30 thoughts on “There Is A God: Bears 27, Packers 20”

  1. Rogers has small fracture of his collarbone. I have tix for next week vs. Iggles.

  2. Dredd, My “promiscuity” is not just in sports and politics. I learned just serendipitously when teaching, if you want to get a quiet class jump started to have a lively discussion, start w/ 3 words, “Coke or Pepsi.” Even the introverted kids will raise their hands. I drink both of them. Stones or Beatles, again usually passionate debate, I lean Beatles but love the Stones also. A little background on my despising our duopoly, something we both share. How about sports, soda, music w/ you? Are you staunchly in one camp?

  3. nick spinelli 1, November 5, 2013 at 8:10 am

    Congrats to all Bear fans. I was a Giants fan growing up in Ct. I was a Chief’s in KC, a Bears fan in Chicago and now a Packer fan. I grew up in a family of Yankee and Red Sox fans.

    ====================
    OH!

    Nick, your promiscuity tightens my jaws!

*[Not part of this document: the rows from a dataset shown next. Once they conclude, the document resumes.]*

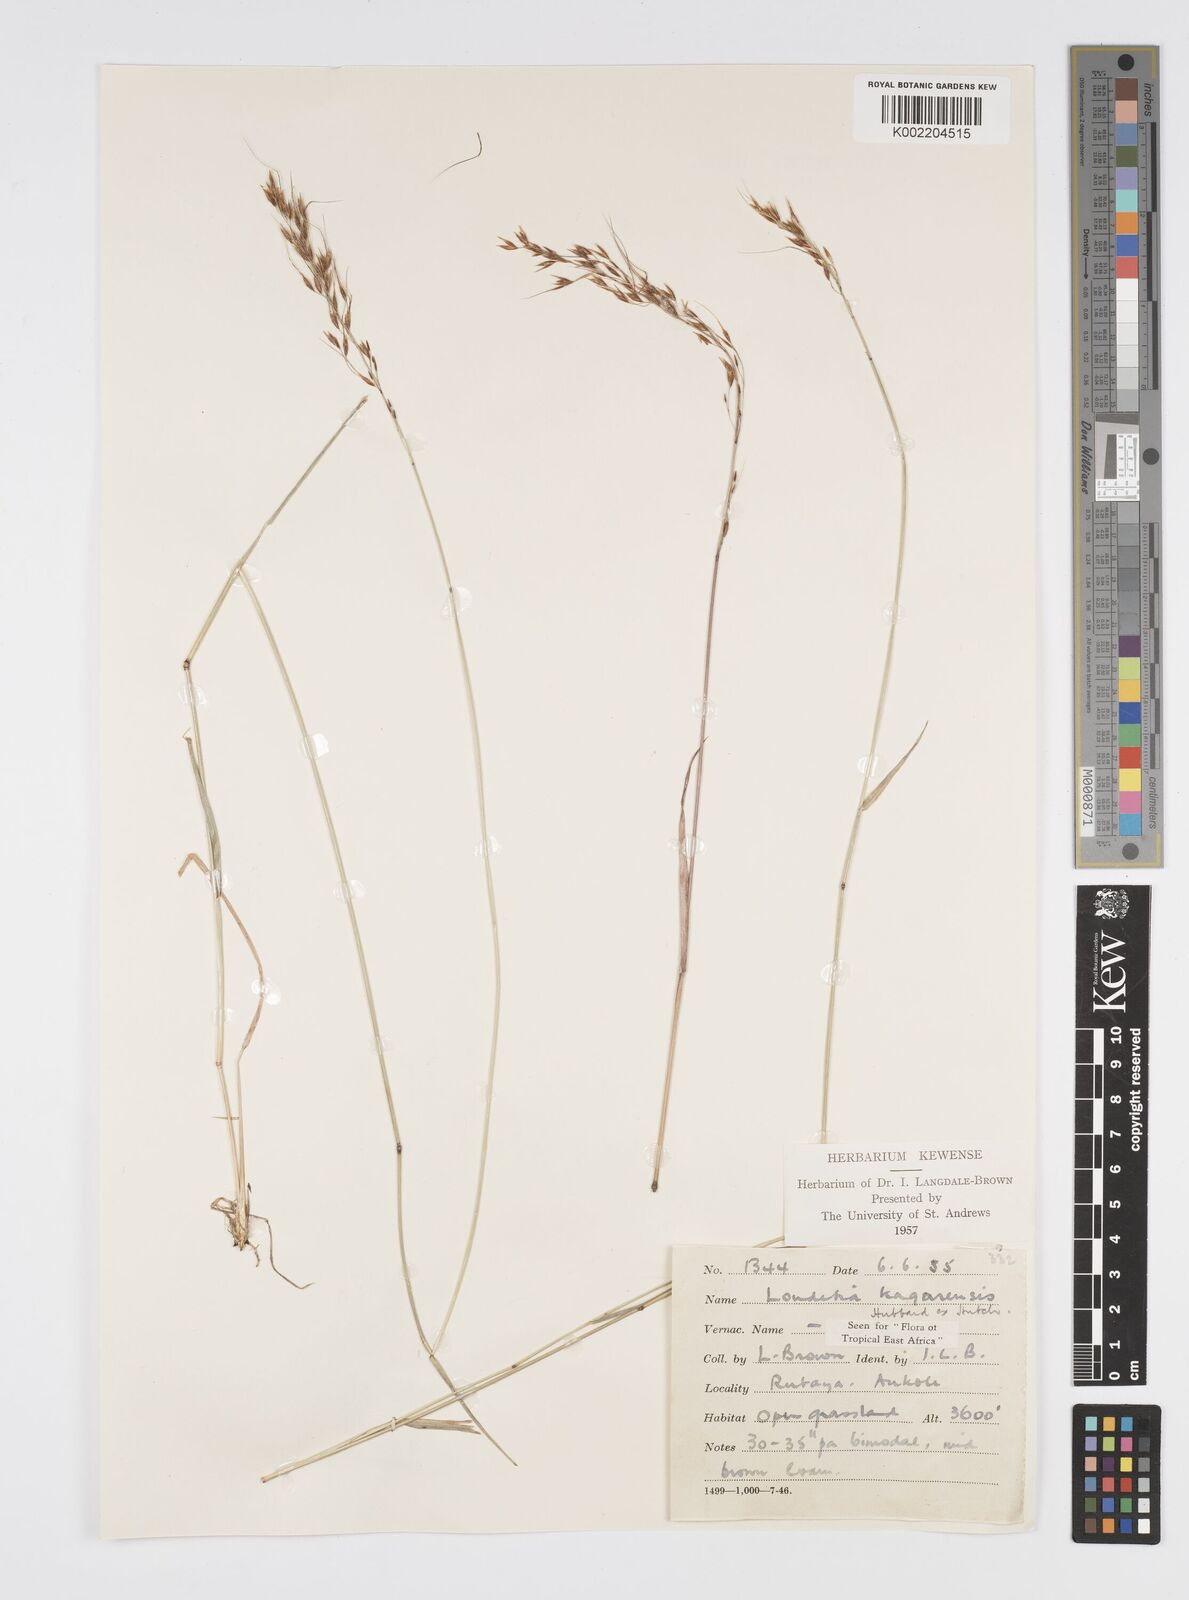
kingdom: Plantae
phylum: Tracheophyta
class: Liliopsida
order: Poales
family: Poaceae
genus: Loudetia
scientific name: Loudetia kagerensis
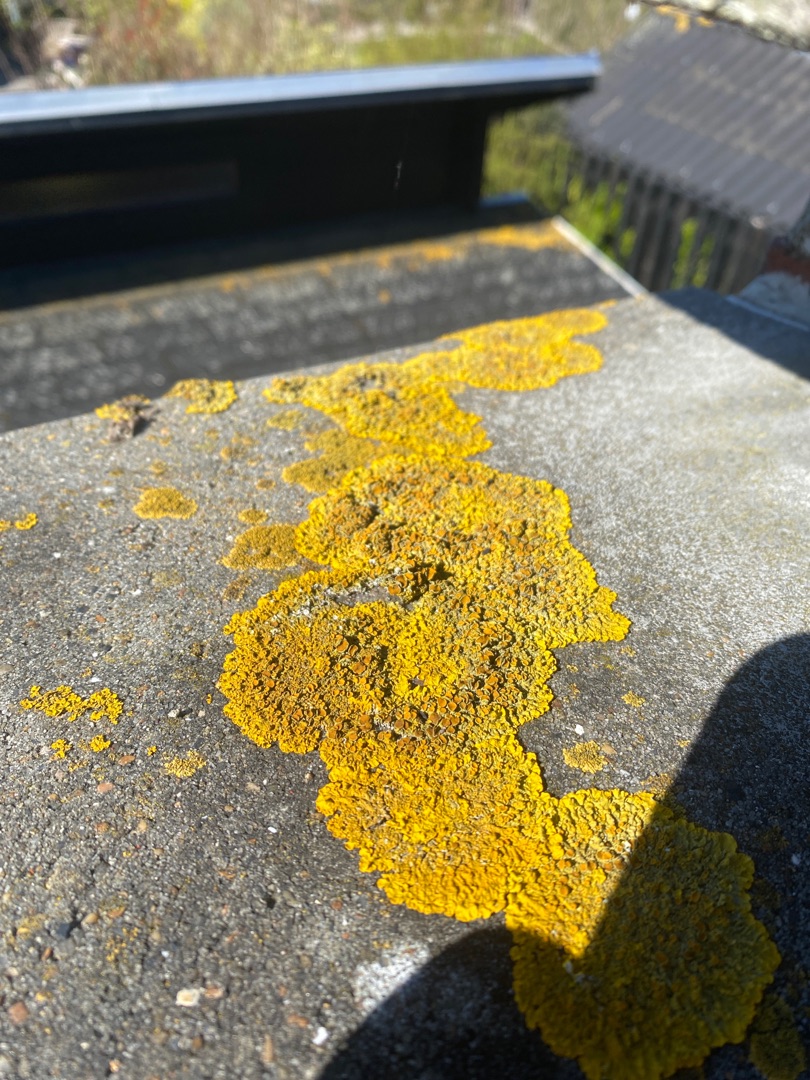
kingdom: Fungi
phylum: Ascomycota
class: Lecanoromycetes
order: Teloschistales
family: Teloschistaceae
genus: Xanthoria
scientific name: Xanthoria parietina
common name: Almindelig væggelav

    Don’t get me started, or there will be some ball busting bro!

  4. I am a 7th Day Dog Adventist and I believe that God created Dog on the 7th Day. Otherwise I am in full agreement with HumpinDog. But, as a betting dog I was for the Bears. I had a heads up because the guy who could not play for the Packers slipped on a dog turd.

  5. On the 8th Day God created Dog to watch over and give guidance to humans, whether the humans are blind or not. But humans do not let dogs into pro football games so there is no guidance and there is blind obedience to the commands of the coach on each side. Since Dog stays out God has not a clue as to what is going on because God does not pay attention to things down here on Earth unless God’s ears on the ground are present and we are not talking Creation here. So if ya lock the dogs out God is gonna stay out of taking sides on the outcome. Despite the income. If ya know what I mean jelly bean.

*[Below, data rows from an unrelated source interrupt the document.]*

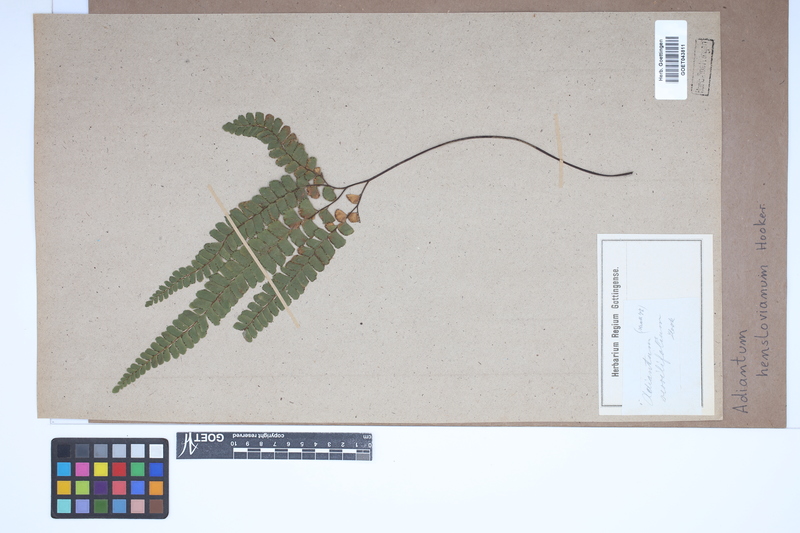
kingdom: Plantae
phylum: Tracheophyta
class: Polypodiopsida
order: Polypodiales
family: Pteridaceae
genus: Adiantum
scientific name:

  6. Does the Professor suggest God injured Aaron Rodgers? That God saw to it Rodgers was injured to the extent he could not play? I guess JT implies a miracle of Divine Intervention was required for the Bears to win at Lambeau.
    Because surely that was the one and only way it could happen.

  7. I must observe that sometimes dyslexia comes into play when folks speak of politics or football. This is particularly evident when bears are involved and the other side is “packing”. In this instance Dog intervened not God. The Framers of the Second Amendment were hung over when the draft was completed and they meant to write: “The right to arm bears….” Not the right to bear arms. Bear arms sounds like the name of a hotel– just capitalize the A in arms. So, if the Bears are armed then they can have an equal playing field with the team that is also packing. Bears vs. Packers, even steven. Unless your name is Stephen.

  8. I’ve been to about 6 Bear/Packer games. Good ball busting but I’ve seen maybe 3 fights, and nothing like the ones in New York or Philly. I’ve never been to a Bear/Packer game @ Soldier Field, but surmise it’s mostly just verbal jousting?

  9. Congrats to all Bear fans. I was a Giants fan growing up in Ct. I was a Chief’s in KC, a Bears fan in Chicago and now a Packer fan. I grew up in a family of Yankee and Red Sox fans. So, I never got into this visceral dislike of other teams. My old man was a Yankee fan but how could I hate the Red Sox when I would sit on the front porch w/ my dear uncle Pat and listen to Curt Gowdy do the Red Sox games getting a sip of foam from his Narragansett beer. I believe that is in large part what has made me an independent politically. Let me give congrats to Bear fans. I know a few here and more from our days living in Chicago. After the performance by McCown, I think Trestman should consider starting him over Cutler when his vagina heals.

  10. I don’t get the games on TV because I watch almost no TV anymore. I am going to have to get some of those sports feeds on the internet. I depend on the denizens of this blog to keep me apprised of the big games.

  11. ModernMiner, that’s not even a good argument. The Bears STARTED with their backup.

  12. The ONLY way the Bears can beat the Packers is to take out the best QB in the league!